(TEXT BLOCK):
<<<<
I want to use argparse to only show help and usage and nothing else.

My current code looks like:

import argparse
parser = argparse.ArgumentParser(prog='remove-duplicate-lines-except-blank-lines',
                                 usage='%(prog)s [options] [files...]',
                                 description='Remove duplicate line except white space')
args = parser.parse_args()

To get help I can run:

$ python origname.py -h

and

$ python origname.py --help

So far, so good. However, when I try to use file names without options, for example:

$ python origname.py inputfile.txt optputfile.txt

If gives me usage and an error.

usage: origname [options] [files...]
origname: error: unrecognized arguments: inputfile.txt optputfile.txt

How can I pass arguments without options when using argparse?

Just to be clear, I am handling the rest of the argument (ex. inputfile.txt optputfile.txt) etc. manually using sys.argv so I do not need argparse for that.

CodePudding user response：

Instead of using parser.parse_args() use parser.parse_known_args().

import argparse
parser = argparse.ArgumentParser(prog='remove-duplicate-lines-except-blank-lines',
                                 usage='%(prog)s [options] [files...]',
                                 description='Remove duplicate line except white space')
parser.parse_known_args()

==>python foo.py --help
usage: remove-duplicate-lines-except-blank-lines [options] [files...]

Remove duplicate line except white space

optional arguments:
  -h, --help  show this help message and exit


==>python foo.py foo.txt
# nothing happens here
>>>>
(ASSIGNMENT 1): How many lines of the entries contain the string "needs"? Case counts, and give only the number.
The entries have no connection to the argparse thread.

(EXTRACTED DATA):
<<<<
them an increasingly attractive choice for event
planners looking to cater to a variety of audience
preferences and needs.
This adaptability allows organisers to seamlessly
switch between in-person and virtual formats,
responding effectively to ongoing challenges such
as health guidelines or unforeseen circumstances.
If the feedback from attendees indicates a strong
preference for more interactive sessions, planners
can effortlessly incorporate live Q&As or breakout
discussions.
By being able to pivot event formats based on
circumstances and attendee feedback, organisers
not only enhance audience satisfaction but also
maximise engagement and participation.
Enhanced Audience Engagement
>>>>
<<<<
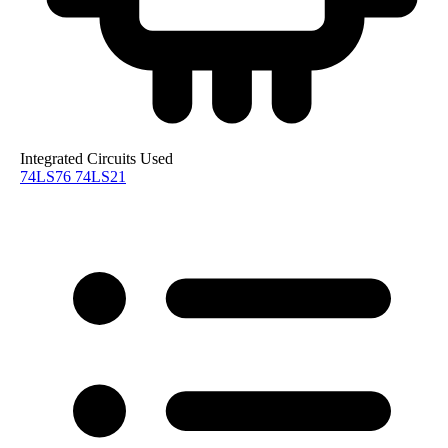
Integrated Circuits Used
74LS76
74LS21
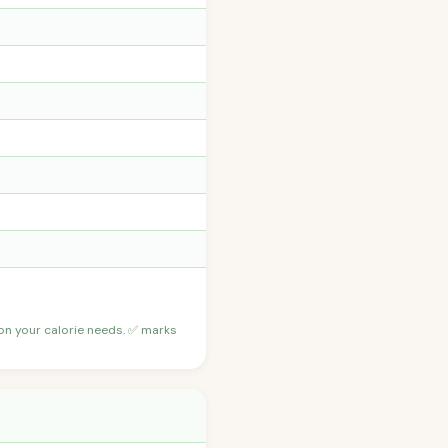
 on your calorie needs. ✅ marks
>>>>
(ASSIGNMENT 2): Do these statements agree with the argparse thread? Answer yes or no for each, quoting the words of the thread that decide it. (a) The reply recommends replacing parser.parse_args() with parser.parse_known_args(). (b) The asker relies on argparse to handle the file name arguments. (c) Running the program with two file names and no options produced an error about unrecognized arguments.

(WORKED SOLUTION 1): 2

(WORKED SOLUTION 2):
(a) Yes: "Instead of using parser.parse_args() use parser.parse_known_args()."
(b) No: "I am handling the rest of the argument (ex. inputfile.txt optputfile.txt) etc. manually using sys.argv so I do not need argparse for that."
(c) Yes: "origname: error: unrecognized arguments: inputfile.txt optputfile.txt"